RIG-I is cleaved during picornavirus infection

Abstract

The innate immune system senses RNA virus infections through membrane-bound Toll-like receptors or the cytoplasmic proteins RIG-I and MDA-5. RIG-I is believed to recognize the 5'-triphosphate present on many viral RNAs, and hence is important for sensing infections by paramyxoviruses, influenza viruses, rhabdoviruses, and flaviviruses. MDA-5 recognizes dsRNA, and senses infection with picornaviruses, whose RNA 5'-ends are linked to a viral protein, VPg, not a 5'-triphosphate. We previously showed that MDA-5 is degraded in cells infected with different picornaviruses, and suggested that such cleavage might be a mechanism to antagonize production of type I IFN in response to viral infection. Here we examined the state of RIG-I during picornavirus infection. RIG-I is degraded in cells infected with poliovirus, rhinoviruses, echovirus, and encephalomyocarditis virus. In contrast to MDA-5, cleavage of RIG-I is not accomplished by cellular caspases or the proteasome. Rather, the viral proteinase 3C(pro) cleaves RIG-I, both in vitro and in cells. Cleavage of RIG-I during picornavirus infection may constitute another mechanism for attenuating the innate response to viral infection.

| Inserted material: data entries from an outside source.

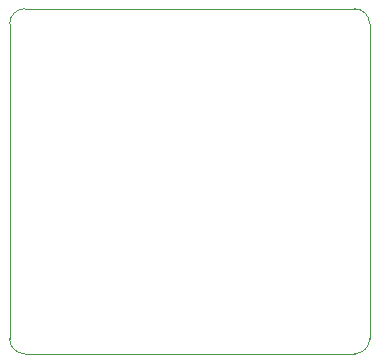
<source format=gbr>
%TF.GenerationSoftware,KiCad,Pcbnew,7.0.8-7.0.8~ubuntu23.04.1*%
%TF.CreationDate,2023-10-03T20:58:01+04:00*%
%TF.ProjectId,7segment_breakout,37736567-6d65-46e7-945f-627265616b6f,rev?*%
%TF.SameCoordinates,Original*%
%TF.FileFunction,Profile,NP*%
%FSLAX46Y46*%
G04 Gerber Fmt 4.6, Leading zero omitted, Abs format (unit mm)*
G04 Created by KiCad (PCBNEW 7.0.8-7.0.8~ubuntu23.04.1) date 2023-10-03 20:58:01*
%MOMM*%
%LPD*%
G01*
G04 APERTURE LIST*
%TA.AperFunction,Profile*%
%ADD10C,0.100000*%
%TD*%
G04 APERTURE END LIST*
D10*
X156210000Y-75565000D02*
G75*
G03*
X154940000Y-74295000I-1270000J0D01*
G01*
X125730000Y-75565000D02*
X125730000Y-102235000D01*
X127000000Y-103505000D02*
X154940000Y-103505000D01*
X156210000Y-102235000D02*
X156210000Y-75565000D01*
X154940000Y-103505000D02*
G75*
G03*
X156210000Y-102235000I0J1270000D01*
G01*
X154940000Y-74295000D02*
X127000000Y-74295000D01*
X125730000Y-102235000D02*
G75*
G03*
X127000000Y-103505000I1270000J0D01*
G01*
X127000000Y-74295000D02*
G75*
G03*
X125730000Y-75565000I0J-1270000D01*
G01*
M02*

</source>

Figure 1. Degradation of RIG-I during picornavirus infection

Monolayers of HeLa cells (A, C–F) or SH-SY-5Y cells (B) were infected (MOI 10) with poliovirus (A, B), echovirus (C), rhinovirus type 16 (D), rhinovirus type 1A (E) or EMCV (F). At the indicated times after infection, cell extracts were prepared, fractionated by SDS-PAGE, and RIG-I was detected by western blot analysis. Positions of RIG-I and a putative cleavage product are indicated. Separate bottom panels show detection of EF1α to ensure that equal amounts of protein were applied to each lane.

Figure 2. Effect of protease inhibitors on poliovirus-induced cleavage of RIG-I

Monolayers of HeLa cells were infected with poliovirus (MOI 10) in the absence (A) or presence of Z-VAD-FMK (100 μM) (B) or MG132 (20 μM) (C). At the indicated times after infection, cell extracts were prepared, fractionated by SDS-PAGE, and RIG-I was detected by western blot analysis. Positions of RIG-I and a putative cleavage product are indicated. Separate bottom panels show detection of EF1α to ensure that equal amounts of protein were applied to each lane.

Figure 3. Effect of amino acid changes in polioviral proteinases 2A^pro and 3C^pro on cleavage of RIG-I

Monolayers of HeLa cells were infected with wild-type poliovirus (A), mutant 2A^proY88L (B) or mutant Se1–3C-02 (C) (MOI 10). At the indicated times after infection, cell extracts were prepared, fractionated by SDS-PAGE, and RIG-I was detected by western blot analysis. Positions of RIG-I and a putative cleavage product are indicated. Separate bottom panels show detection of EF1α to ensure that equal amounts of protein were applied to each lane.

Figure 4. Effect of 2A^pro and 3CD^pro on RIG-I in vitro

A cytoplasmic extract from HeLa cells was incubated with purified 2A^pro or 3CD^pro for 6 or 8 hr, fractionated by SDS-PAGE, and RIG-I was detected by western blot analysis. Cytoplasmic extracts from mock-infected HeLa cells (m) and from cells 6 hr after poliovirus infection (pv 6) were included to show the location of uncleaved and cleaved RIG-I, respectively. eIF4GI and PABP (to confirm enzyme activity of 2A^pro and 3CD^pro) and EF1α (loading control) were detected by western blot analysis.

Figure 5. Effect of 2A^pro and 3C^pro on RIG-I in vivo

Plasmids encoding poliovirus 2A^pro or 3C^pro (each with an N-terminal FLAG epitope) or vector alone (v) were introduced into HeLa cells by transformation. At 0 and 24 after DNA-mediated transformation, cell extracts were prepared, fractionated by SDS-PAGE, and RIG-I was detected by western blot analysis. Production of each viral proteinase was confirmed by western analysis using anti-FLAG antibody. eIF4GI (to confirm enzyme activity of 2A^pro) and EF1α (loading control) were detected by western blot analysis.